De mei-vliegers is het persoonlijke verhaal van frontvlieger Jan Linzel. In zijn boek, geschreven door Peter Gerritse, vertelt Linzel zijn ervaringen als piloot in de Tweede Wereldoorlog.
In één van de hoofdstukken vertelt Linzel, dat hij is betrokken bij het samenstellen van de Oranjekrant. Hij noemt in dat hoofdstuk ook een aantal malen de naam van Frans Tromp. Frans Tromp is in zijn werkzame leven onderwijzer op de Schimmelpenninck van der Oijeschool, totdat hij op 8 maart 1942, zijn verjaardag, wordt opgepakt vanwege zijn werk in het verzet en daarvoor op 24 september 1942 wordt gefusilleerd. Tromp wordt in Hoevelaken gezien als de grootste verzetsheld uit het dorp, wiens verzetsdaden groter lijken, dan menig dorpsbewoner eigenlijk beseft.
Citaten over Frans Tromp uit het hoofdstuk over de Oranjekrant, verteld door Jan Linzel:
Ik heb meegewerkt aan de eerste nummers van die krant. Er waren contacten met de groep Tromp en met fantastische verzetsmensen als Bep Reehorst en Jan Schalkx. De krant werd verspreid per post, in dienstenveloppen van de CCD en Van Koningsbrugge. We hadden veel adressen van goede Nederlanders. Met twee koffers vol kranten reisde ik doodleuk naar Amsterdam, waar ik het zaakje afleverde op het postkantoor.
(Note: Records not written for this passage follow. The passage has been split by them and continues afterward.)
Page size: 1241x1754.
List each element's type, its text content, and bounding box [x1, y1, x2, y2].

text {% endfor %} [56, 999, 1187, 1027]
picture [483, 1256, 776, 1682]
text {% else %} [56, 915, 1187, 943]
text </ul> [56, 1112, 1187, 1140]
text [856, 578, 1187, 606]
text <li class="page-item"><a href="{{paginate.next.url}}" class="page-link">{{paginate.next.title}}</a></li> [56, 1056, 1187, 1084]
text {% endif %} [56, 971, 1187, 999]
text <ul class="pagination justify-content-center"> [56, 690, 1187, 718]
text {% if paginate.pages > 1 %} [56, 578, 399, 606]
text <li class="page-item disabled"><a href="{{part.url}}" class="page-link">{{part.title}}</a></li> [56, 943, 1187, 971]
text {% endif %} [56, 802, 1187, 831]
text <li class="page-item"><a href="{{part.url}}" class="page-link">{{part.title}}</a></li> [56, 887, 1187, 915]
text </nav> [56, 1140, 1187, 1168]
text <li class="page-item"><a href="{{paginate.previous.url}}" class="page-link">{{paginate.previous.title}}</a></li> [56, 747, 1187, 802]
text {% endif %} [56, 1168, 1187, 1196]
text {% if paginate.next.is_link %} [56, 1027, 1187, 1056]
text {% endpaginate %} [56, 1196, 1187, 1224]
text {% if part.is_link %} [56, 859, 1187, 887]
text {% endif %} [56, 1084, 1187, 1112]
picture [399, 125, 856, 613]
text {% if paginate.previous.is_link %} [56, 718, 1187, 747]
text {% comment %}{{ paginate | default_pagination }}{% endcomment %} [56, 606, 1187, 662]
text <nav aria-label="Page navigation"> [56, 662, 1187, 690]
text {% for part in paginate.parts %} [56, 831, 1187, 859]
Maar op een dag werden we getipt, dat de Gestapo achter ons aan zat. Tromp, deze 1000-karaats-kerel, is later gearresteerd. Ze hebben met gloeiende naalden onder zijn teen- en vingernagels gebrand, maar hij heeft zijn mond gehouden. Als ik er nu aan terugdenk raak ik nóg verbijsterd.
Verder: Dan gebeurt er iets dat alles op scherp zet. Tromp wordt opgepakt. Tromp, de onderwijzer uit Hoevelaken, een van de voormannen van het verzet in onze streek, een gedeeltelijk invalide man. Omdat we aan een vals gerucht denken, zijn Doorn en ik op een zondag naar Hoevelaken gefietst.
Stom… vanzelfsprekend, heel dom!
Maar Doorn deinst nergens voor terug. Wij gingen bij Tromp naar binnen. Er zat een politieman aan tafel. We stelden ons voor en hebben kort met hem gepraat. Mevrouw Tromp was geheel overstuur. Weer begon het zesde zintuig van Doorn te werken. We kwamen met een smoes buiten en fietsten snel in de richting Amersfoort. Plotseling zei Doorn: ‘Jan, we gaan even uitrusten in dat cafeetje daar’.
De fietsen stonden nog maar net achter het huis, of daar reed een open auto van de Sicherheitsdienst voorbij. Kerels met grijsgroene uniformen aan. Ze reden langzaam. Een van die lui stond in de auto en keek aandachtig om zich heen.
‘Ze zoeken ons!’, zei Doorn. ‘We gaan over Hamersveld terug’.
We reden over Oud-leusden en langs het fietspad via Soestduinen op huis aan. Voor de tweede maal waren we de dans ontsprongen.